Sister Norma Pimentel, director of Catholic Charities of the Rio Grande Valley in Texas, speaks with a young resident of a tent camp housing some 2,500 asylum-seekers in Matamoros, Mexico, Feb. 29, 2020. She made a public plea July 6 for keeping an eye on the plight of asylum-seekers during the coronavirus pandemic. (CNS photo/David Agren)

WASHINGTON (CNS) -- In an opinion piece in The Washington Post daily newspaper, Sister Norma Pimentel, known for her work with migrants on the U.S.-Mexico border near Brownsville, Texas, made a public plea July 6 to keep an eye on the plight of asylum-seekers during the coronavirus pandemic.

She also called for an end to the Migrant Protection Protocols, known as MPP and also called the "Remain in Mexico" policy, that keeps would-be asylum-seekers on the other side of the border until their case is adjudicated.  

Sister Pimentel, of the Missionaries of Jesus, is executive director of Catholic Charities of the Rio Grande Valley in Brownsville, where she operated a large shelter that helped migrants who had been released from immigration custody.

However, as many were stopped at border because of the new 2019 policy keeping them in Mexico before seeking asylum in the U.S., she moved her help to the other side of the border and helps tend a migrant camp in Matamoros, Mexico.

"Our camp is a makeshift 'tent city' filled with about 1,500 vulnerable women, men and children awaiting rulings on their applications for asylum in the United States. These families are living in donated tents at the mercy of extreme weather," she said. "Here, the temperatures can rise above 100 degrees, and when it rains, the downpours knock down their only refuge and leave them in mud pits.

"Imagine living in such uncertainty, where even such basics as running water and a place to shower are nonexistent; where you have to depend on outside organizations for food, which you have to cook over a campfire," she continued. "Like the prisons and nursing homes that have been breeding grounds for the virus in the United States, the camp is crowded with people who for now are not going anywhere."

Though only one case of COVID-19 has been reported so far in the camp, organizations have helped the migrants observe strict hygiene and maintain distance, but the conditions could lead to a large-scale outbreak, she warned.

"While their success of fending off COVID-19 up to now is laudable, the most important thing to realize about the larger situation is that it simply should not be happening," she wrote. "This MPP policy fails to address people with dignity. We should not have people forced to wait for asylum -- trying to find safety for themselves and their families -- while camped outside in the elements for months at a time.

"It is contrary to our laws and the dictates of humanity. The story of these asylum-seekers has faded from the front pages of U.S. newspapers and from television screens but the cruel and unfair situation continues," Sister Pimentel said.

She pleaded with the public to consider the refugees who are being turned away and have no place to go in the midst of a pandemic.

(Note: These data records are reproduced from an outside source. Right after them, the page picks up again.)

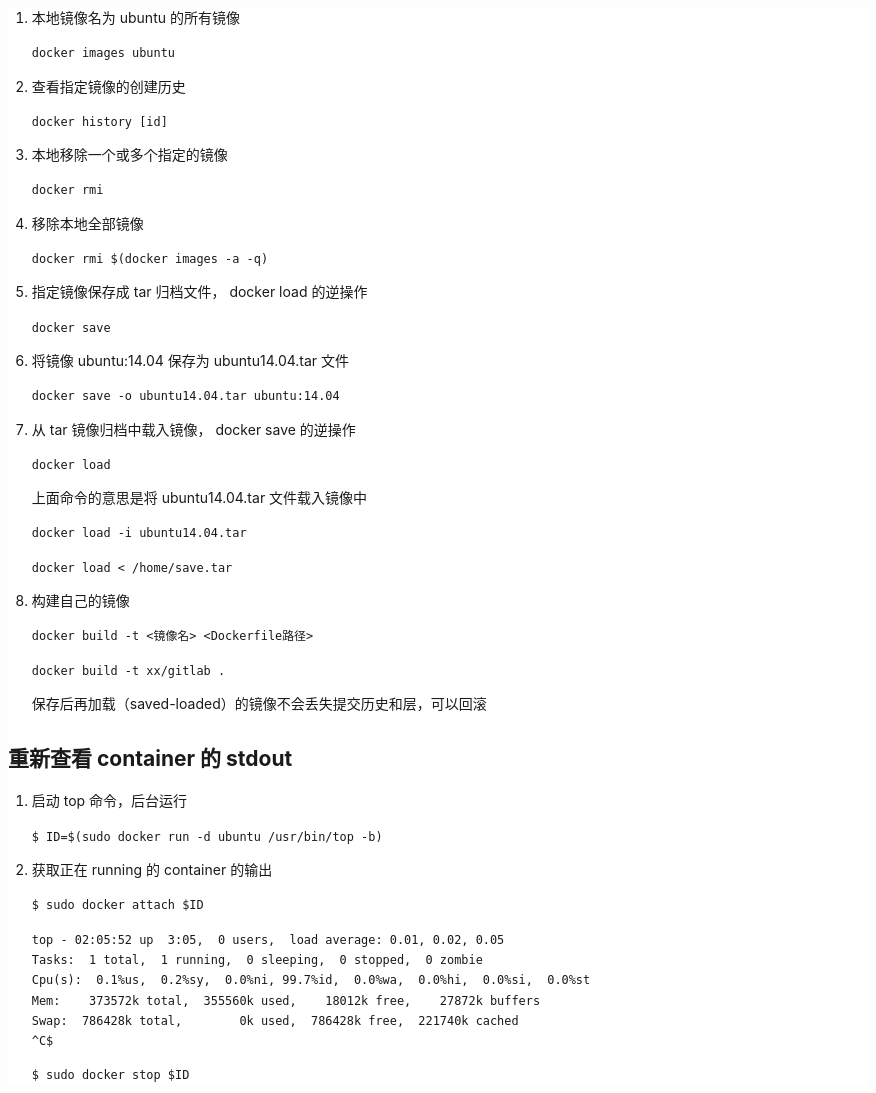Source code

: 1. 本地镜像名为 ubuntu 的所有镜像

   `docker images ubuntu`

1. 查看指定镜像的创建历史

   `docker history [id]`

1. 本地移除一个或多个指定的镜像

   `docker rmi`

1. 移除本地全部镜像

   `docker rmi $(docker images -a -q)`

1. 指定镜像保存成 tar 归档文件， docker load 的逆操作

   `docker save`

1. 将镜像 ubuntu:14.04 保存为 ubuntu14.04.tar 文件

   `docker save -o ubuntu14.04.tar ubuntu:14.04`

1. 从 tar 镜像归档中载入镜像， docker save 的逆操作

   `docker load`

   上面命令的意思是将 ubuntu14.04.tar 文件载入镜像中

   `docker load -i ubuntu14.04.tar`

   `docker load < /home/save.tar`

1. 构建自己的镜像

   `docker build -t <镜像名> <Dockerfile路径>`

   `docker build -t xx/gitlab .`

   保存后再加载（saved-loaded）的镜像不会丢失提交历史和层，可以回滚

## 重新查看 container 的 stdout

1. 启动 top 命令，后台运行

   `$ ID=$(sudo docker run -d ubuntu /usr/bin/top -b)`

1. 获取正在 running 的 container 的输出

   `$ sudo docker attach $ID`

   ```
   top - 02:05:52 up  3:05,  0 users,  load average: 0.01, 0.02, 0.05
   Tasks:  1 total,  1 running,  0 sleeping,  0 stopped,  0 zombie
   Cpu(s):  0.1%us,  0.2%sy,  0.0%ni, 99.7%id,  0.0%wa,  0.0%hi,  0.0%si,  0.0%st
   Mem:    373572k total,  355560k used,    18012k free,    27872k buffers
   Swap:  786428k total,        0k used,  786428k free,  221740k cached
   ^C$
   ```

   `$ sudo docker stop $ID`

"While I know many people in many places are dealing with so much, I urge you not to look away from the border in this moment. Do not ignore the suffering occurring here. It is time that we put an end to it, and to end the MPP policy. Until that happens, we will continue to help those who are defenseless, whose only real 'crime' is trying to seek protection for themselves and their families," she wrote.